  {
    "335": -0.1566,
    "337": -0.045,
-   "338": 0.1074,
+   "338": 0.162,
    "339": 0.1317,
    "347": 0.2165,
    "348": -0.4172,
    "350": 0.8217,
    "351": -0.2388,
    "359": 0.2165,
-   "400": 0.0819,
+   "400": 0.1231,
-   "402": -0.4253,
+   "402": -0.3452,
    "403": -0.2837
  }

= = = = =

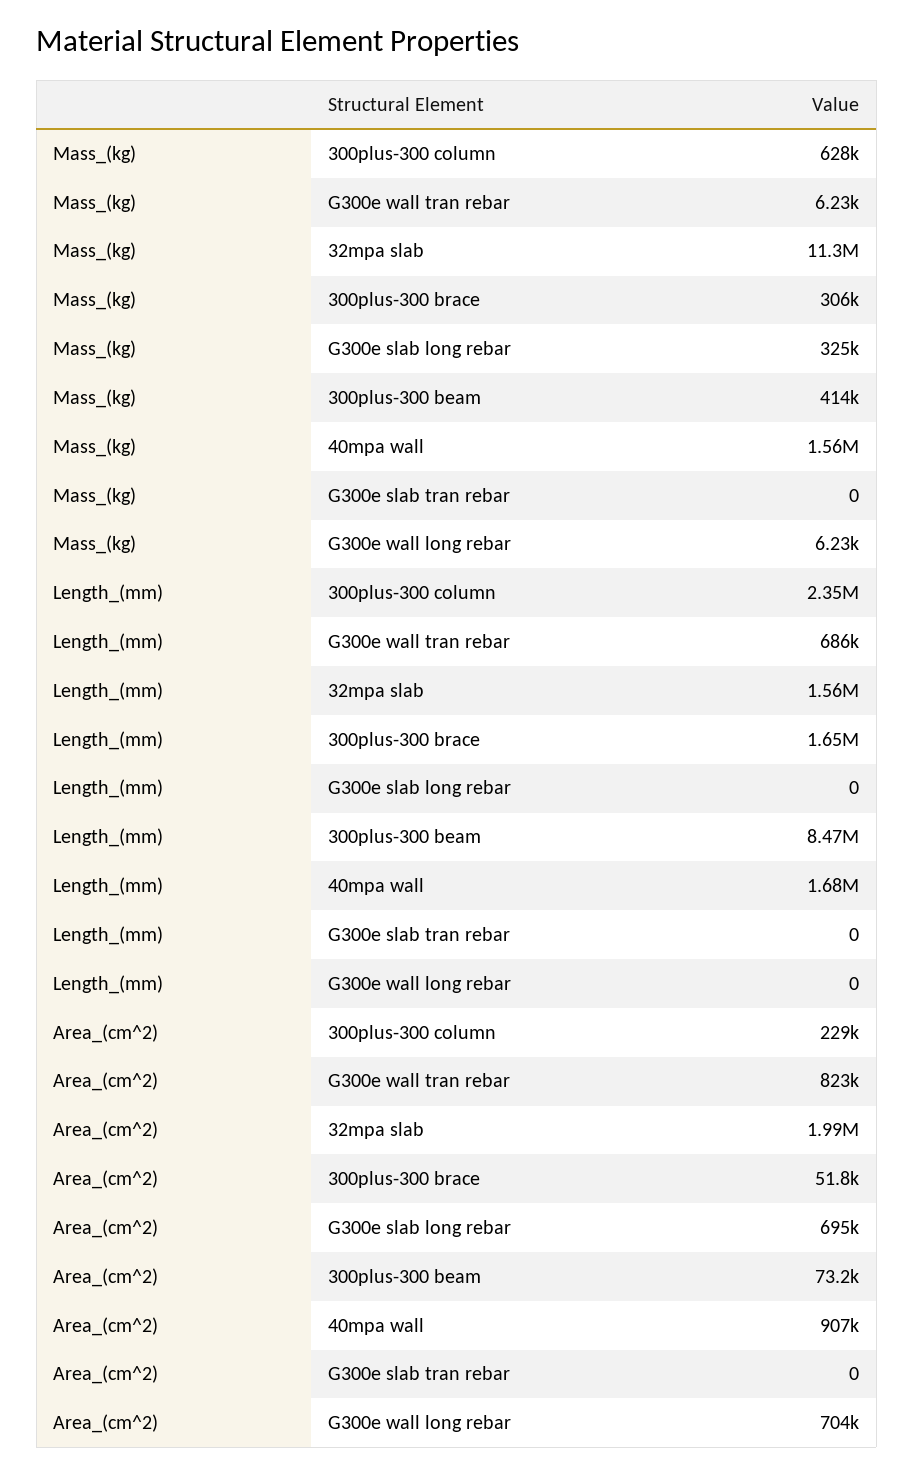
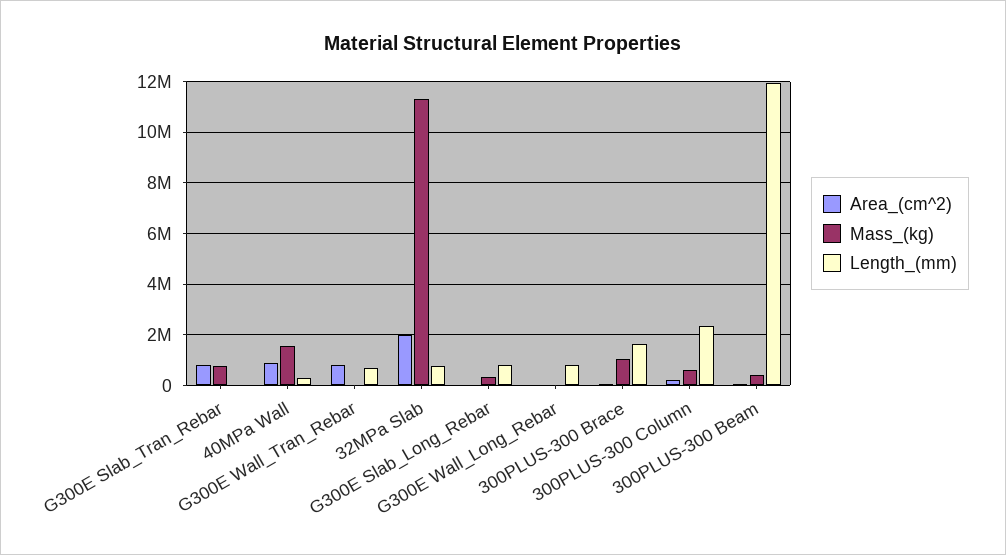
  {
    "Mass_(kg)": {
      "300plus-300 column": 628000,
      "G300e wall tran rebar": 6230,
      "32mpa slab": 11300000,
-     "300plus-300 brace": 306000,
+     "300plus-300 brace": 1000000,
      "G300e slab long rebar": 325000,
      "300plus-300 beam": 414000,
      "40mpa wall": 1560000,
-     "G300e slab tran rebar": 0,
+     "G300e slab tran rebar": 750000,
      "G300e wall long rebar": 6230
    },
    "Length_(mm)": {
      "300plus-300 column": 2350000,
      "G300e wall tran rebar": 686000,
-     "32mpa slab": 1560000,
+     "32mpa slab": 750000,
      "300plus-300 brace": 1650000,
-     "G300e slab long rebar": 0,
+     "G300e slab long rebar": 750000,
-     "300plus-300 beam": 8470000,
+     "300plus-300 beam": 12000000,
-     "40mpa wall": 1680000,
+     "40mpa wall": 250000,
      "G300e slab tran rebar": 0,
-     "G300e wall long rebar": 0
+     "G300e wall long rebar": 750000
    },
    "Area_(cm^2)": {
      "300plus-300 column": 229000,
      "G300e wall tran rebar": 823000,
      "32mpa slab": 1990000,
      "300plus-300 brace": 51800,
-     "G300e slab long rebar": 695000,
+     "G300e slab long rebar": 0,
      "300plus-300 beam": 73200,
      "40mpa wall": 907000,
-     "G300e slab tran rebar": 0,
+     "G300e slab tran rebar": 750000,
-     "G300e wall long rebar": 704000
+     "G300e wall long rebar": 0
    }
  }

= = = = =

■ **TASK DESCRIPTION**: Report every line in the data that holds "wall", copying each one.

■ **WRITTEN SOLUTION**:
      "G300e wall tran rebar": 6230,
      "40mpa wall": 1560000,
      "G300e wall long rebar": 6230
      "G300e wall tran rebar": 686000,
-     "40mpa wall": 1680000,
+     "40mpa wall": 250000,
-     "G300e wall long rebar": 0
+     "G300e wall long rebar": 750000
      "G300e wall tran rebar": 823000,
      "40mpa wall": 907000,
-     "G300e wall long rebar": 704000
+     "G300e wall long rebar": 0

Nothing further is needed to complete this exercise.